Correlation Between Grayscale Bitcoin and Alphabet
Can any of the company-specific risk be diversified away by investing in both Grayscale Bitcoin and Alphabet at the same time? Although using a correlation coefficient on its own may not help to predict future stock returns, this module helps to understand the diversifiable risk of combining Grayscale Bitcoin and Alphabet into the same portfolio, which is an essential part of the fundamental portfolio management process.
By analyzing existing cross correlation between Grayscale Bitcoin Trust and Alphabet Class C, you can compare the effects of market volatilities on Grayscale Bitcoin and Alphabet and check how they will diversify away market risk if combined in the same portfolio for a given time horizon. You can also utilize pair trading strategies of matching a long position in Grayscale Bitcoin with a short position of Alphabet. Check out your portfolio center. Please also check ongoing floating volatility patterns of Grayscale Bitcoin and Alphabet.

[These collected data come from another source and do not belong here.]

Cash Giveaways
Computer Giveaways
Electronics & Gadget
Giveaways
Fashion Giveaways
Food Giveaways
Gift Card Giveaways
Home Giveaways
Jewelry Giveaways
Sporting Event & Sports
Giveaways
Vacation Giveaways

Diversification Opportunities for Grayscale Bitcoin and Alphabet
-0.18 | Correlation Coefficient |
Good diversification
The 3 months correlation between Grayscale and Alphabet is -0.18. Overlapping area represents the amount of risk that can be diversified away by holding Grayscale Bitcoin Trust and Alphabet Class C in the same portfolio, assuming nothing else is changed. The correlation between historical prices or returns on Alphabet Class C and Grayscale Bitcoin is a relative statistical measure of the degree to which these equity instruments tend to move together. The correlation coefficient measures the extent to which returns on Grayscale Bitcoin Trust are associated (or correlated) with Alphabet. Values of the correlation coefficient range from -1 to +1, where. The correlation of zero (0) is possible when the price movement of Alphabet Class C has no effect on the direction of Grayscale Bitcoin i.e., Grayscale Bitcoin and Alphabet go up and down completely randomly.
Pair Corralation between Grayscale Bitcoin and Alphabet
Given the investment horizon of 90 days Grayscale Bitcoin Trust is expected to generate 2.79 times more return on investment than Alphabet. However, Grayscale Bitcoin is 2.79 times more volatile than Alphabet Class C. It trades about 0.2 of its potential returns per unit of risk. Alphabet Class C is currently generating about 0.23 per unit of risk. If you would invest 5,085 in Grayscale Bitcoin Trust on December 29, 2023 and sell it today you would earn a total of 1,034 from holding Grayscale Bitcoin Trust or generate 20.33% return on investment over 90 days.
Time Period | 3 Months [change] |
Direction | Moves Against |
Strength | Insignificant |
Accuracy | 100.0% |
Values | Daily Returns |
Grayscale Bitcoin Trust vs. Alphabet Class C
Performance |
Timeline |
Grayscale Bitcoin Trust |
Alphabet Class C |
Grayscale Bitcoin and Alphabet Volatility Contrast
Predicted Return Density |
Returns |
Pair Trading with Grayscale Bitcoin and Alphabet
The main advantage of trading using opposite Grayscale Bitcoin and Alphabet positions is that it hedges away some unsystematic risk. Because of two separate transactions, even if Grayscale Bitcoin position performs unexpectedly, Alphabet can make up some of the losses. Pair trading also minimizes risk from directional movements in the market. For example, if an entire industry or sector drops because of unexpected headlines, the short position in Alphabet will offset losses from the drop in Alphabet's long position.Grayscale Bitcoin vs. IShares ESG Aware | Grayscale Bitcoin vs. VanEck Vectors ETF | Grayscale Bitcoin vs. GraniteShares 125x Long | Grayscale Bitcoin vs. ProShares Trust |
Check out your portfolio center.Note that this page's information should be used as a complementary analysis to find the right mix of equity instruments to add to your existing portfolios or create a brand new portfolio. You can also try the Positions Ratings module to determine portfolio positions ratings based on digital equity recommendations. Macroaxis instant position ratings are based on combination of fundamental analysis and risk-adjusted market performance.